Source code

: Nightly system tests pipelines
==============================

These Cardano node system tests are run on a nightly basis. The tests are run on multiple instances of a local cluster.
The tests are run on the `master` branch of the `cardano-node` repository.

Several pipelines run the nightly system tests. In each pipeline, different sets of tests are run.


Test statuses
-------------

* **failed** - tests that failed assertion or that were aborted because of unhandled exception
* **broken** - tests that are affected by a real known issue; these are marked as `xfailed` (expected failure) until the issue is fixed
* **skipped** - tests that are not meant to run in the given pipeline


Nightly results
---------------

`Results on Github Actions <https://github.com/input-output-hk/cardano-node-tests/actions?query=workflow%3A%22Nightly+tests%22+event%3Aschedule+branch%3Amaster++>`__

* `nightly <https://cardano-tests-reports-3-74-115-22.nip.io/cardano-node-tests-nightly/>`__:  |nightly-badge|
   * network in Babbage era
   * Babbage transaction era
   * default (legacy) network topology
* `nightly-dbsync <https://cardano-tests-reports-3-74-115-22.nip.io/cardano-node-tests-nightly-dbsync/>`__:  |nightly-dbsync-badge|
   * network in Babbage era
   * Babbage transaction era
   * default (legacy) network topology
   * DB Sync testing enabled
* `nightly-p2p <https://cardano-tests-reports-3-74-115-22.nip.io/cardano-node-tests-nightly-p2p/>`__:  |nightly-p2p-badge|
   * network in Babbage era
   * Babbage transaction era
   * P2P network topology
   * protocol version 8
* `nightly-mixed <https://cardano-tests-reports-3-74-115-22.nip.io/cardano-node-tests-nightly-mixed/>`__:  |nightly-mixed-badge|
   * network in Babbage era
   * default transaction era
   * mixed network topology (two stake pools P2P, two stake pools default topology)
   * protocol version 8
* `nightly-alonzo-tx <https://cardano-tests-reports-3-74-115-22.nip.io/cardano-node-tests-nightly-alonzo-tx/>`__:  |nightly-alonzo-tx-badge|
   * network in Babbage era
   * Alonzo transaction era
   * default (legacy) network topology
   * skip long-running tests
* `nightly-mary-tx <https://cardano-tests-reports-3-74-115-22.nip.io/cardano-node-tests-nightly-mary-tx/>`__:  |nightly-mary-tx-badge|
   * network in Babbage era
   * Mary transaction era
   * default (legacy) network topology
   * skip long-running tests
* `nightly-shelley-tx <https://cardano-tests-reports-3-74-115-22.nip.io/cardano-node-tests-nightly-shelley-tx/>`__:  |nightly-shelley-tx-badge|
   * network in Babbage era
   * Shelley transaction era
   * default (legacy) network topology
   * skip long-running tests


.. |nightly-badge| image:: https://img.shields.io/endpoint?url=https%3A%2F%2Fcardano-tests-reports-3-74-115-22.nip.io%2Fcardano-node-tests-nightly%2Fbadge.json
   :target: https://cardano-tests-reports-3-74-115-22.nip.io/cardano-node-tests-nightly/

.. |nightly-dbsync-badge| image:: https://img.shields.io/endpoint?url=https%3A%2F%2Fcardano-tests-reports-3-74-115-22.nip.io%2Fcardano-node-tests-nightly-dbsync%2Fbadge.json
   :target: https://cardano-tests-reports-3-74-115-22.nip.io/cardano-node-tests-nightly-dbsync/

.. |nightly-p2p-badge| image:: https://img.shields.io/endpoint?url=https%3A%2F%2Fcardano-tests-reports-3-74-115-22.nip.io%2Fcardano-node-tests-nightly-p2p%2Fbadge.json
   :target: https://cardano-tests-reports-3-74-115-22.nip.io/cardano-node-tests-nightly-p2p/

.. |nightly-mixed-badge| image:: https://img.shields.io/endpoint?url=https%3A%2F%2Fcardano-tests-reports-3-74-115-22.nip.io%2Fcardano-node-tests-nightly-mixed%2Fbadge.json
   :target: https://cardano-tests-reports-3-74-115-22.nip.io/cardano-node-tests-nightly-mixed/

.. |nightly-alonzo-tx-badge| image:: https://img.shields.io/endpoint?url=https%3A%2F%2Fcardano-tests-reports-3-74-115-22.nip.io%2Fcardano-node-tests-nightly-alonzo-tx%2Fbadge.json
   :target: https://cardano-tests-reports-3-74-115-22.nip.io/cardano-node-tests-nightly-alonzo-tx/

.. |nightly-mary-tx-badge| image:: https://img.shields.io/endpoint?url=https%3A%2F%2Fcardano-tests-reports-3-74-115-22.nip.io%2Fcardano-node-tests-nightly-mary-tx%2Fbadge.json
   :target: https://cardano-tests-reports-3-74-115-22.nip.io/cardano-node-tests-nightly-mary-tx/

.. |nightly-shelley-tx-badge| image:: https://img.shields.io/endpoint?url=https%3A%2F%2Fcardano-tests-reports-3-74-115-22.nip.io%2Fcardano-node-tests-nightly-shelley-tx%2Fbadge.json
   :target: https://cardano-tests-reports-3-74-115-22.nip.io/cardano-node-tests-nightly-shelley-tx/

# # #

#### To-do item
Search the entries for the word "shields", then gather every line that has it.

#### Written response
.. |nightly-badge| image:: https://img.shields.io/endpoint?url=https%3A%2F%2Fcardano-tests-reports-3-74-115-22.nip.io%2Fcardano-node-tests-nightly%2Fbadge.json
.. |nightly-dbsync-badge| image:: https://img.shields.io/endpoint?url=https%3A%2F%2Fcardano-tests-reports-3-74-115-22.nip.io%2Fcardano-node-tests-nightly-dbsync%2Fbadge.json
.. |nightly-p2p-badge| image:: https://img.shields.io/endpoint?url=https%3A%2F%2Fcardano-tests-reports-3-74-115-22.nip.io%2Fcardano-node-tests-nightly-p2p%2Fbadge.json
.. |nightly-mixed-badge| image:: https://img.shields.io/endpoint?url=https%3A%2F%2Fcardano-tests-reports-3-74-115-22.nip.io%2Fcardano-node-tests-nightly-mixed%2Fbadge.json
.. |nightly-alonzo-tx-badge| image:: https://img.shields.io/endpoint?url=https%3A%2F%2Fcardano-tests-reports-3-74-115-22.nip.io%2Fcardano-node-tests-nightly-alonzo-tx%2Fbadge.json
.. |nightly-mary-tx-badge| image:: https://img.shields.io/endpoint?url=https%3A%2F%2Fcardano-tests-reports-3-74-115-22.nip.io%2Fcardano-node-tests-nightly-mary-tx%2Fbadge.json
.. |nightly-shelley-tx-badge| image:: https://img.shields.io/endpoint?url=https%3A%2F%2Fcardano-tests-reports-3-74-115-22.nip.io%2Fcardano-node-tests-nightly-shelley-tx%2Fbadge.json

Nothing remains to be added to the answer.